Images with pose keypoints:
━━━━
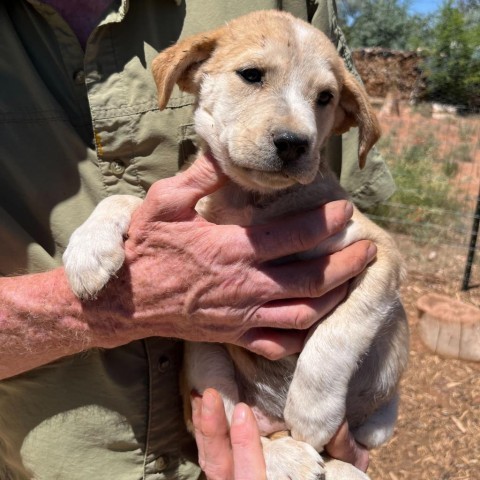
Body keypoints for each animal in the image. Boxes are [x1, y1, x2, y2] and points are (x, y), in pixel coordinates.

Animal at [63, 11, 408, 480]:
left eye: (325, 97)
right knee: (236, 424)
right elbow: (131, 200)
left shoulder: (379, 251)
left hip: (381, 418)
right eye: (251, 75)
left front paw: (312, 412)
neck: (254, 201)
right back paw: (288, 457)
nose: (294, 143)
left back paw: (335, 464)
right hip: (205, 363)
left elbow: (339, 331)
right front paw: (87, 251)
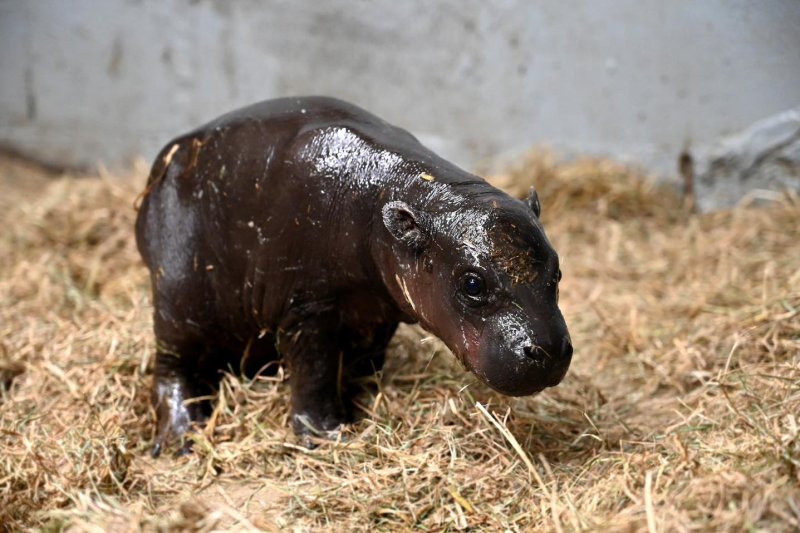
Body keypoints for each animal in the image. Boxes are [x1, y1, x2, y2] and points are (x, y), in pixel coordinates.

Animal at [134, 95, 572, 454]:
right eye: (473, 283)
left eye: (558, 271)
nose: (550, 350)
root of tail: (164, 160)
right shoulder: (307, 310)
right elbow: (315, 373)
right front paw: (327, 436)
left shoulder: (378, 310)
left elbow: (364, 359)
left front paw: (364, 400)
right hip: (179, 297)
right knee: (172, 368)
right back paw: (179, 439)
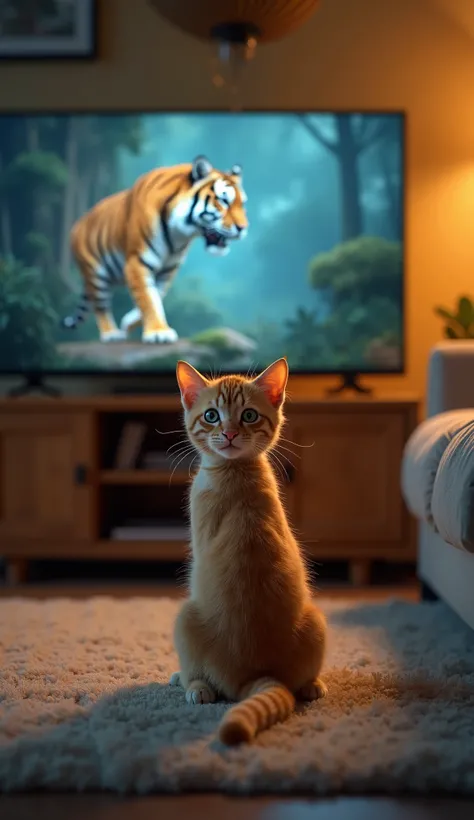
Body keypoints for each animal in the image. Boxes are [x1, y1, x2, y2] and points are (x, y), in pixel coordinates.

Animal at [171, 358, 330, 744]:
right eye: (211, 415)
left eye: (248, 415)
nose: (228, 433)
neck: (235, 469)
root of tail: (257, 673)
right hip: (316, 619)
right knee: (303, 682)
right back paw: (314, 685)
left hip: (183, 616)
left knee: (200, 679)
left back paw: (190, 683)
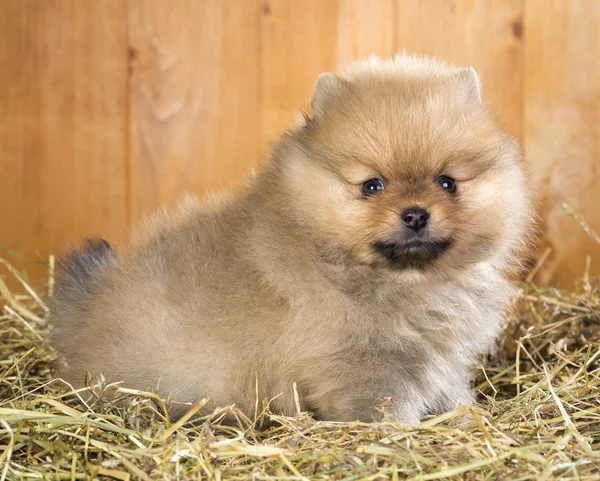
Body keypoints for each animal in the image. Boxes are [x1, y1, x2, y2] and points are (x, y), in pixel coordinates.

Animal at [49, 54, 532, 422]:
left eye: (447, 183)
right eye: (372, 185)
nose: (415, 214)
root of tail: (84, 310)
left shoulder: (439, 355)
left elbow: (449, 389)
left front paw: (469, 417)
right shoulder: (362, 364)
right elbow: (382, 407)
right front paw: (399, 437)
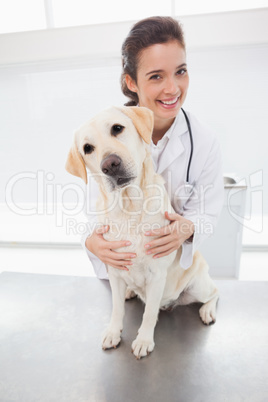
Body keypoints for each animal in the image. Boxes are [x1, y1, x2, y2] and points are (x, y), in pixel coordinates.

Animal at [66, 106, 219, 358]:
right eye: (87, 148)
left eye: (117, 128)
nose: (110, 164)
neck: (129, 208)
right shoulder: (115, 270)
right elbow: (117, 309)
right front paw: (113, 332)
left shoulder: (156, 276)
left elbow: (148, 314)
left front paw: (144, 340)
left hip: (198, 285)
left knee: (215, 292)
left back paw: (207, 311)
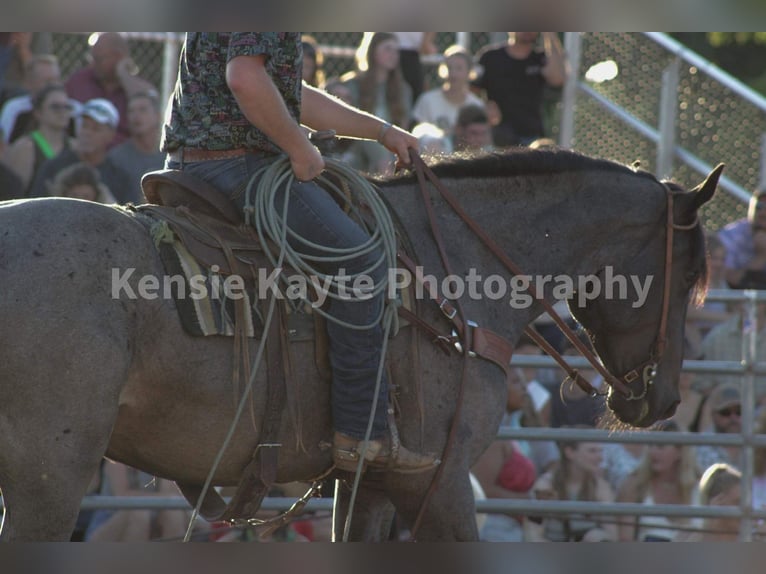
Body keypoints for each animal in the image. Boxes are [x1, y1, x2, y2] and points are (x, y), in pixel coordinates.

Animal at [0, 147, 724, 540]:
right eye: (690, 272)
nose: (664, 399)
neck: (450, 269)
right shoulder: (439, 480)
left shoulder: (366, 484)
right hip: (50, 475)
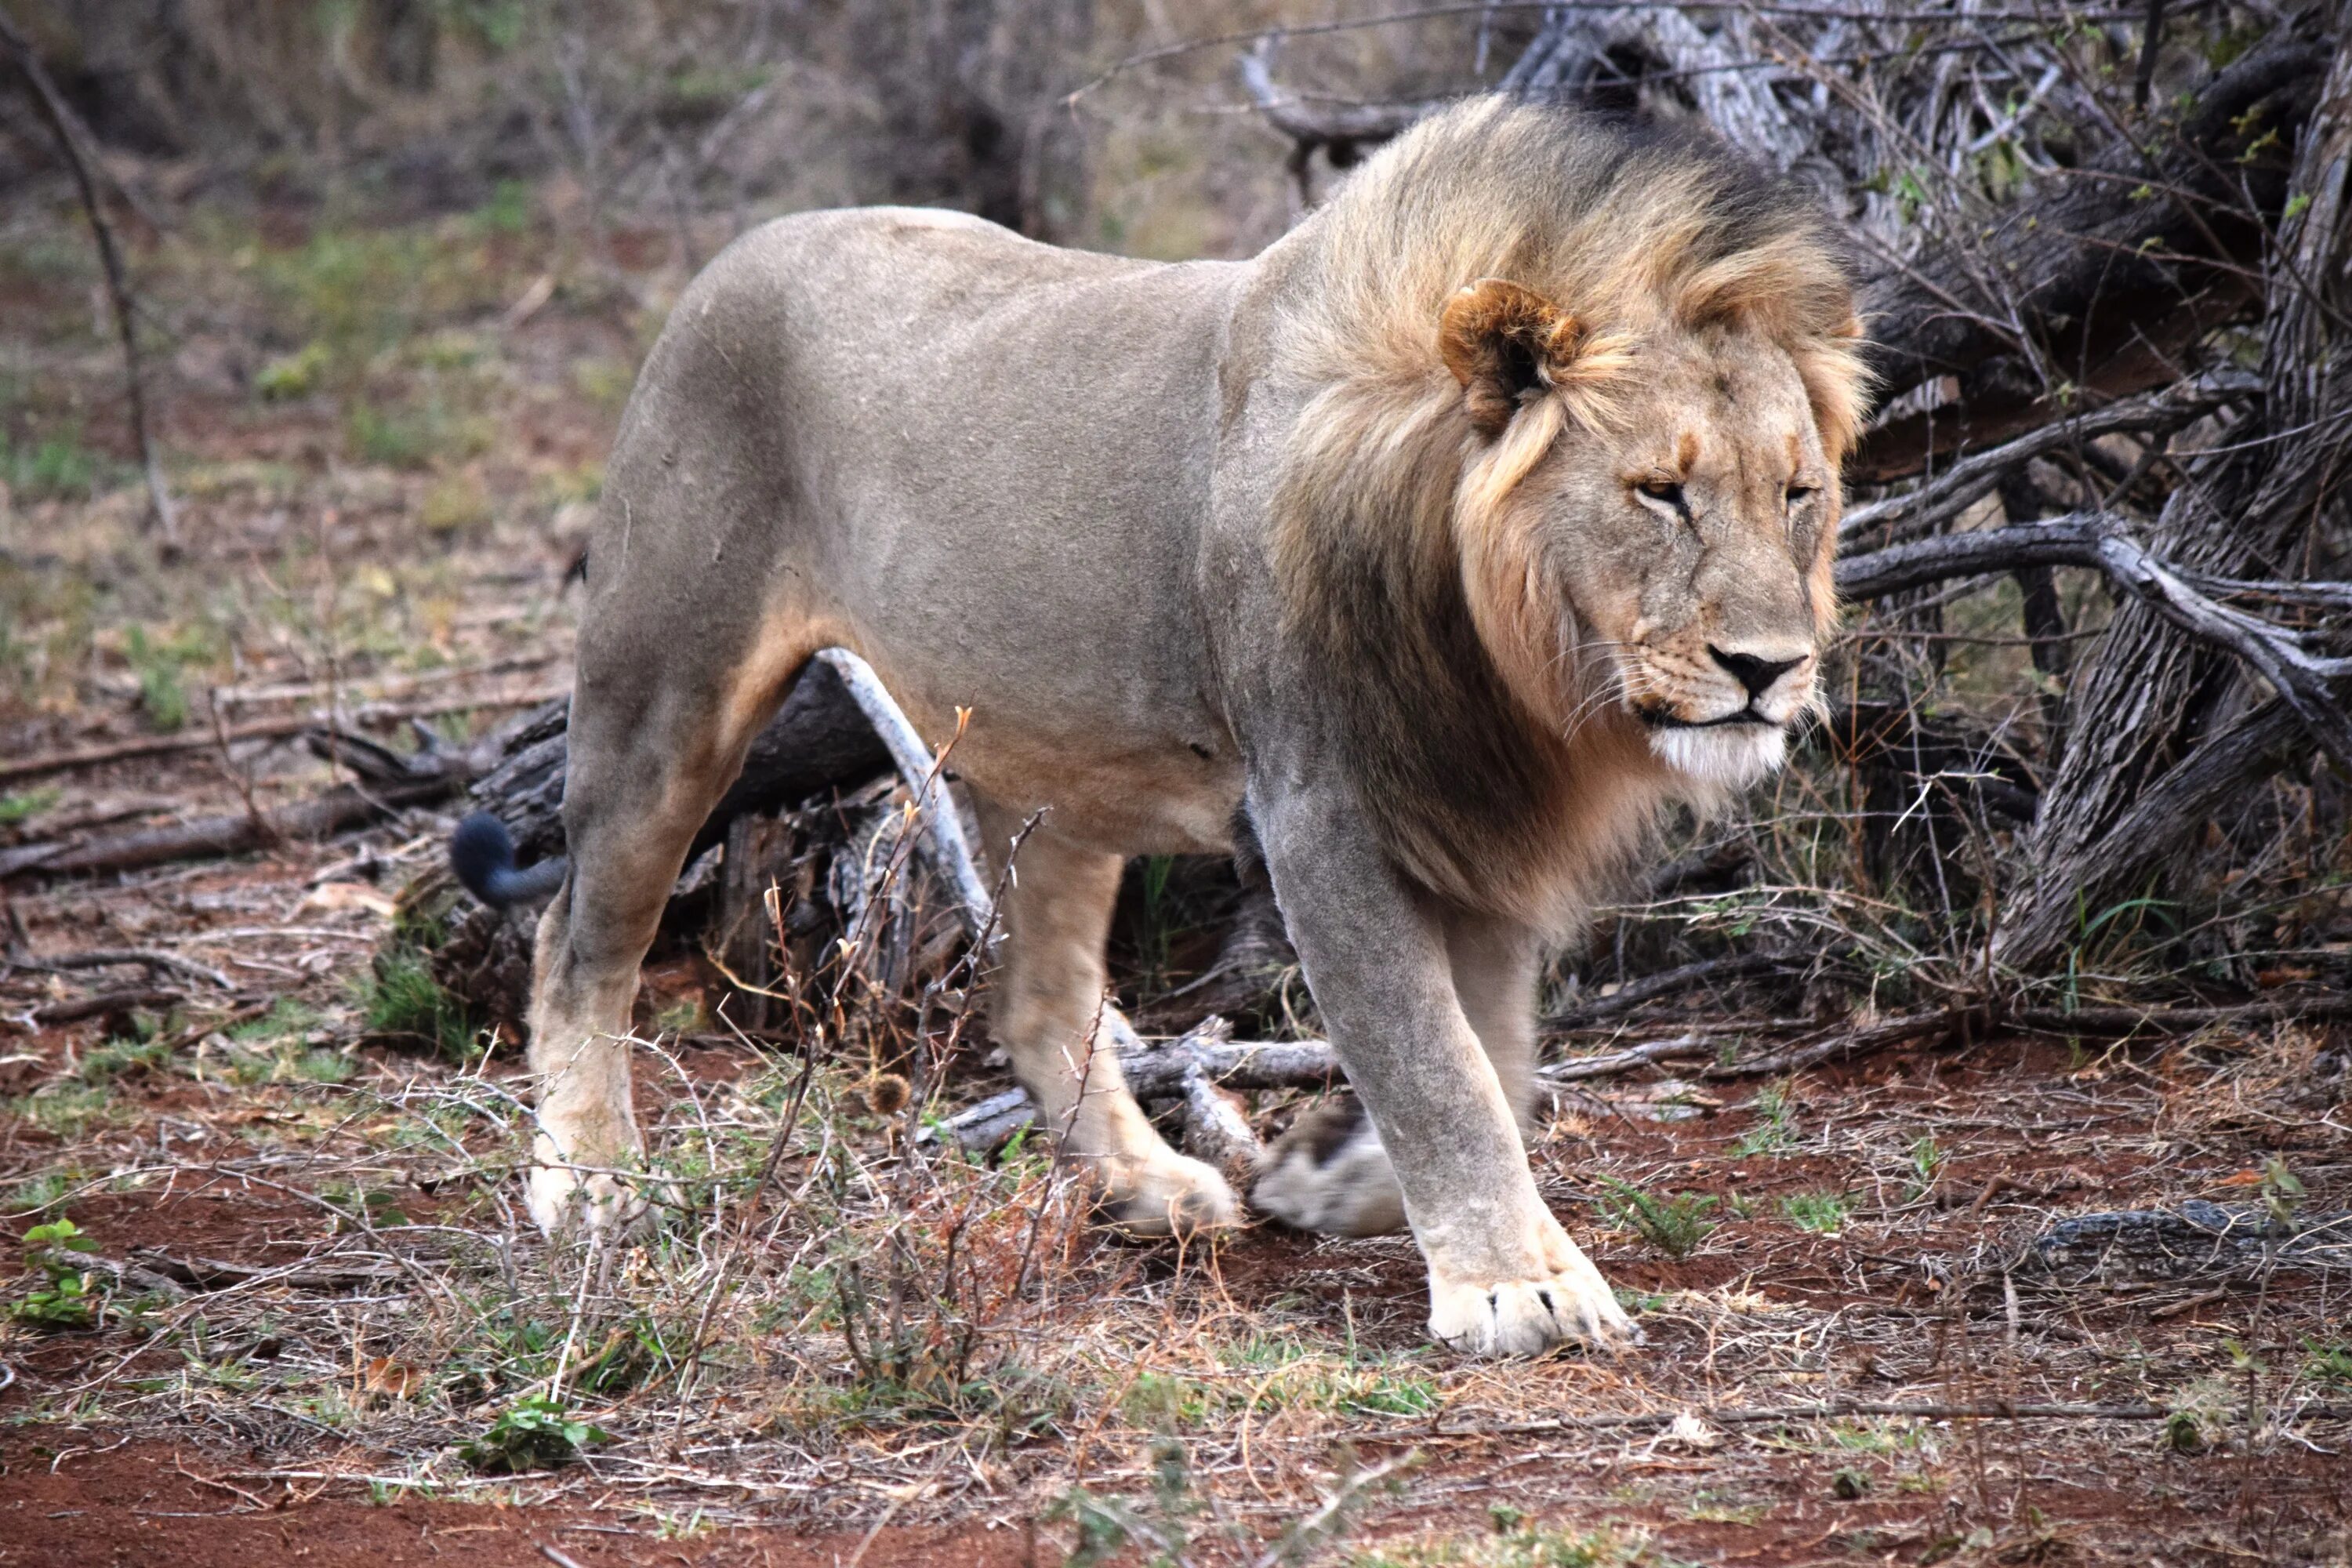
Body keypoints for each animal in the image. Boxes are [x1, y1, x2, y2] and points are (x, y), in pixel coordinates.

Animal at [449, 98, 1863, 1354]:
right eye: (1660, 492)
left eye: (1798, 493)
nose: (1769, 668)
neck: (1499, 649)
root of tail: (732, 258)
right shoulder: (1321, 816)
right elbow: (1437, 1061)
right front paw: (1518, 1290)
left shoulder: (1476, 817)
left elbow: (1498, 1054)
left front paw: (1343, 1177)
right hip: (665, 689)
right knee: (577, 937)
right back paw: (587, 1183)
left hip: (1052, 775)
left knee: (1036, 997)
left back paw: (1147, 1186)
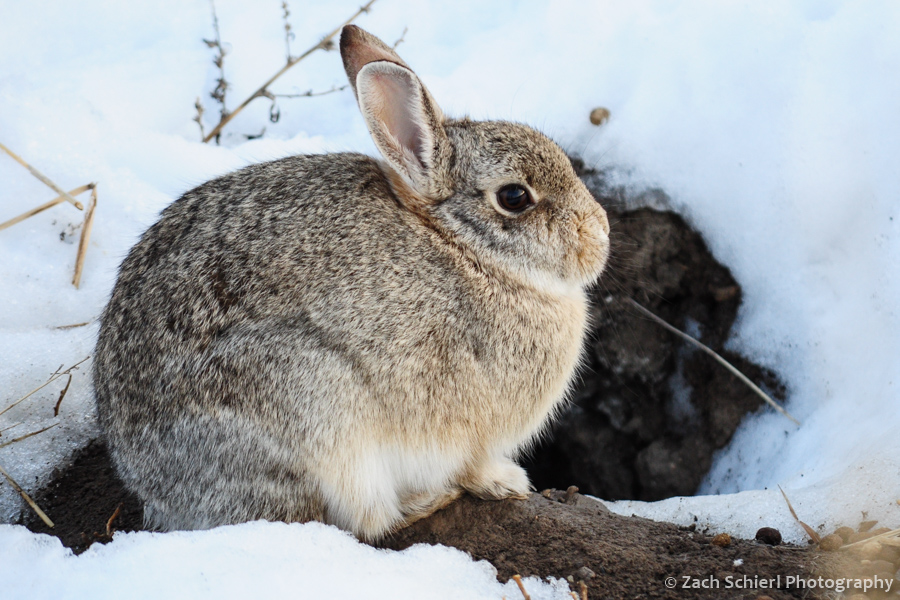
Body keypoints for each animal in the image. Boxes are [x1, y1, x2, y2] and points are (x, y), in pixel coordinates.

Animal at [93, 25, 610, 541]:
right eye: (515, 197)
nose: (600, 233)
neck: (463, 246)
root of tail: (155, 491)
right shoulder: (465, 431)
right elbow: (472, 465)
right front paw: (507, 483)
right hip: (314, 410)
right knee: (359, 520)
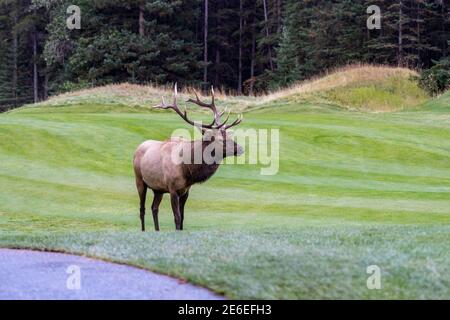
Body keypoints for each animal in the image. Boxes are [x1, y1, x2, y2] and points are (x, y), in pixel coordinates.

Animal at [134, 84, 244, 231]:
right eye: (221, 140)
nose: (241, 149)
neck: (186, 170)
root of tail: (138, 148)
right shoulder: (173, 189)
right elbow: (177, 217)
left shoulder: (185, 191)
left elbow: (182, 218)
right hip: (139, 180)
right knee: (142, 208)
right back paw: (143, 230)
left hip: (158, 188)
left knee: (154, 208)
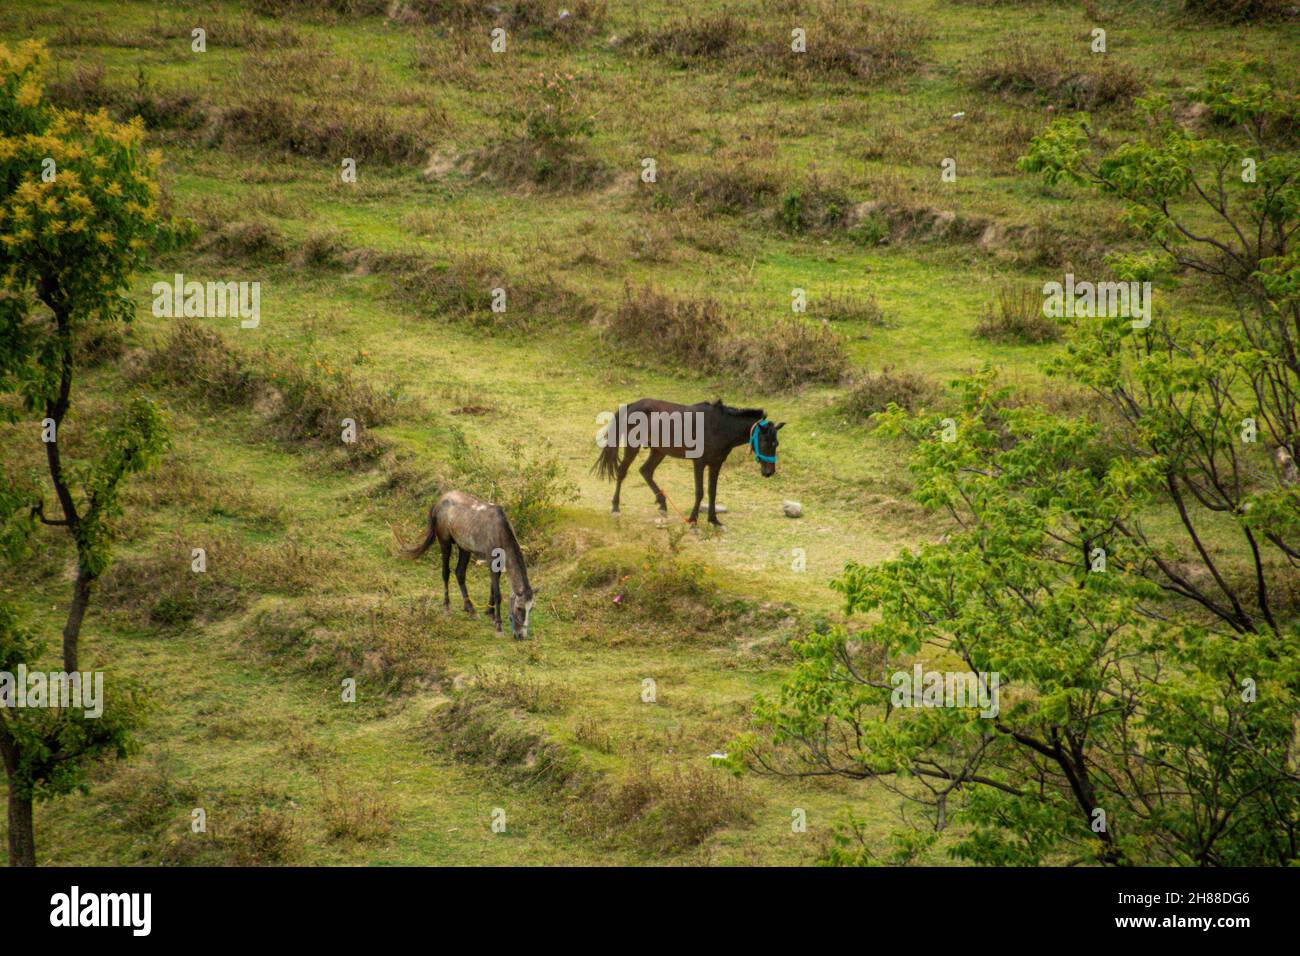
━━━━
▸ **Work request**
If a line in the records above contains the string "back", copy that line out.

▸ **Finished exercise**
right back paw: (288, 457)
left back paw: (335, 464)
right back paw: (179, 439)
right back paw: (314, 685)
left back paw: (190, 683)
left back paw: (207, 311)
right back paw: (587, 1183)
left back paw: (1147, 1186)
right back paw: (143, 230)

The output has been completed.